音楽を無料で楽しむというのはすっかり常識になった。
だが我々リスナーが忘れてはならないのが、無料で聴けるからと言っても全ての音楽作品には製作費用がかかっているということである。
当然なんらかの形でのフィードバックがなければ音楽家は作品を作り続けることはできない。
その方法については音楽家とリスナー、あるいはかつての仲介者(レーベル、プロダクション)がそれぞれ考えていくことが必要だろう。

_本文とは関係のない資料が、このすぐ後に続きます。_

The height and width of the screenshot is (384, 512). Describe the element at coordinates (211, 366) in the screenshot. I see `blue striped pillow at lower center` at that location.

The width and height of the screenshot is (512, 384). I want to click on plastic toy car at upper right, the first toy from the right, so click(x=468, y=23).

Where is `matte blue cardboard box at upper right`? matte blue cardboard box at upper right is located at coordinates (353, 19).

それはさておき、必要は発明の母、というのとは違うかもしれないが、かつてならばそれなりに時間と労力をかけなければ出来なかった類の作品が、ツールの進歩によって驚くほど簡単に(簡単と言い切ってしまうとまた語弊があるが)作れるようになったのは面白いことだ。
そんなわけで今日紹介するのはこちら。
ループマシンを駆使してソロでアンサンブルを作り上げていく実演方法というのは今では随分増えたとはいえ、このライブは楽曲自体の質も良いし、ライブならではの高揚感も味わえて非常に素晴らしい内容だ。
強いてジャンル分けするのならばエレクトロニカに近い感覚を味わえる楽曲なのだが、個々の音を拾っていくとあくまでも生楽器の演奏で構成されており、その生演奏を用いた手法で電子音楽的な響きを得られるところに、現代音楽家のスティーブ・ライヒを想起させるものがある。